On 3/10/2021 12:18 PM, S K wrote:
On Wednesday, March 10, 2021 at 9:57:36 AM UTC-5, Mike Anderson wrote:
On 3/3/2021 6:08 PM, S K wrote:
"deceased" is absurd. they were killed. do many judges refuse to allow the victims in a murder case to be called "victims"?
I think it's mainly a way to prevent prejudicing the jury. I.e. the DA
saying in his opening or closing statement "I will prove/have proved
that the defendant shot the victim" is more prejudicial than "I will
prove/have proved that the defendant shot the deceased" (using the word
"victim" makes the jury more ready to assume that there was actually a
crime without even yet hearing/seeing any evidence where-as using the
word "deceased" allows for the shooting to be accidental or self-defense
and makes the DA have to actually present evidence showing otherwise.)
Think of it as a lesser case of implying the conclusion. "Have you
stopped beating your wife?" If you don't even *HAVE* a wife, you
couldn't have been beating her in the first place but the way the
question is posed implies that not only do you have a wife but that you
did beat her at least once at some time in the past. Saying "the victim"
preassumes the conclusion that there was a crime ("No crime? No
victim.") without yet showing the evidence for it.
If natural death/suicide is ruled out - the deceased is nothing if not a victim.
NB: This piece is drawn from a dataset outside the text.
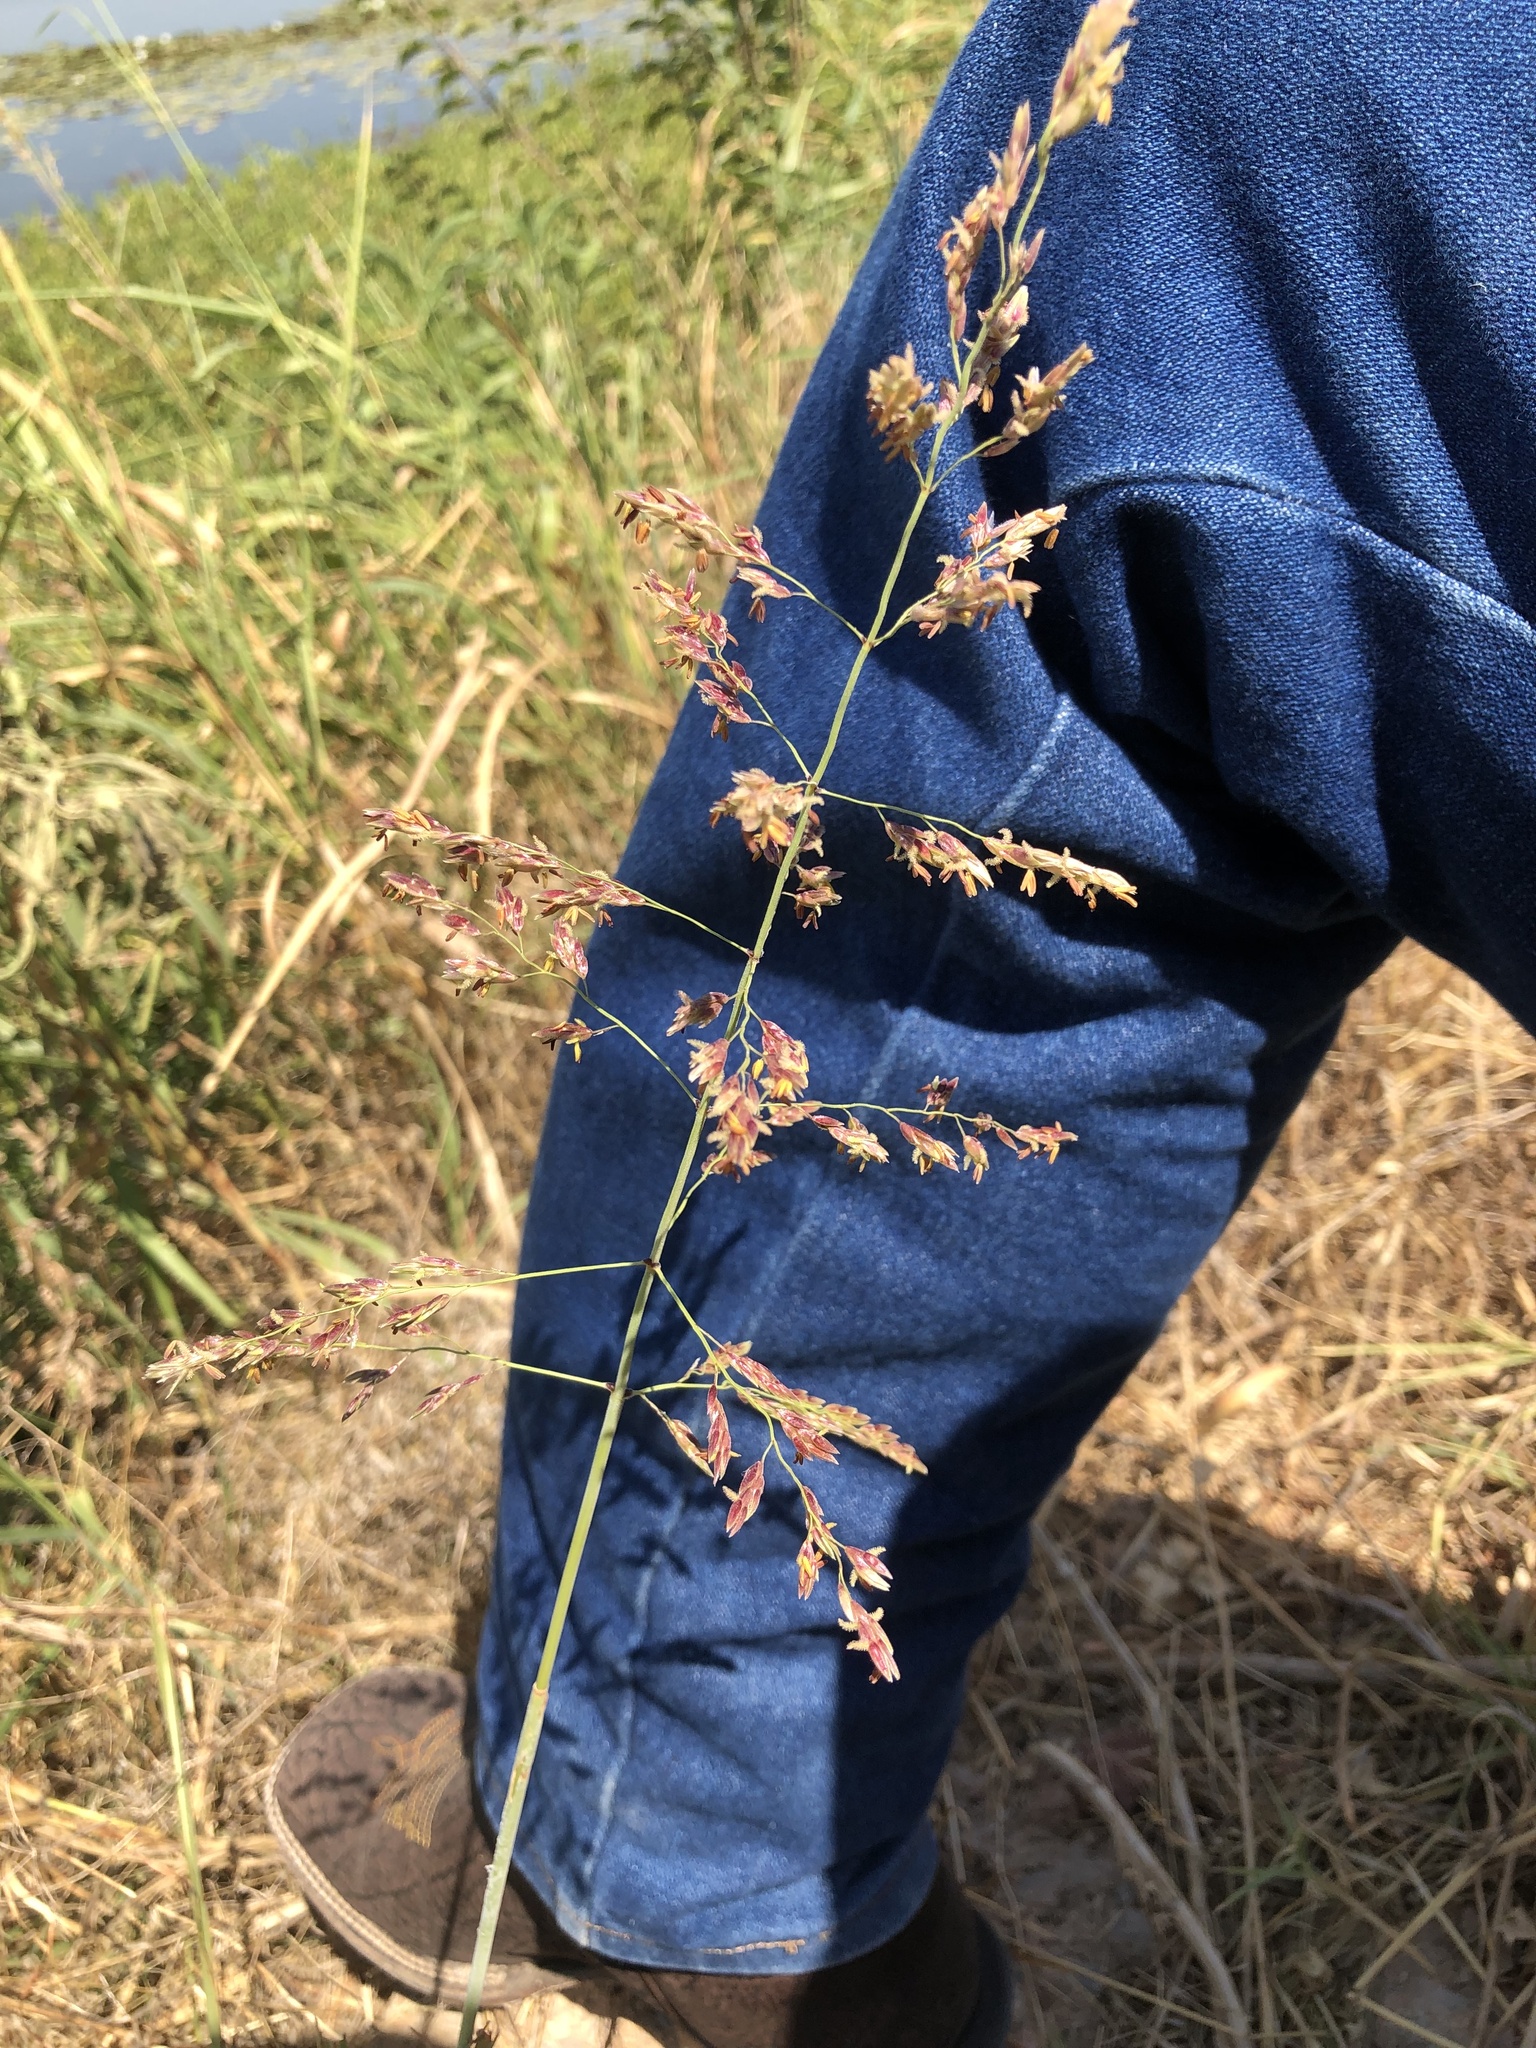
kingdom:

The deceased *IS* the victim of an untimely death, yes. But did the
defendant illegally cause it? That's the question that can become
prejudicially influenced. If it's a case of self-defense, you still have
a "victim" but the deceased was a victim of his own actions, not the defendant's (and thus no crime.) What about something that was
definitely accidental? That's not "natural causes" but again, no crime.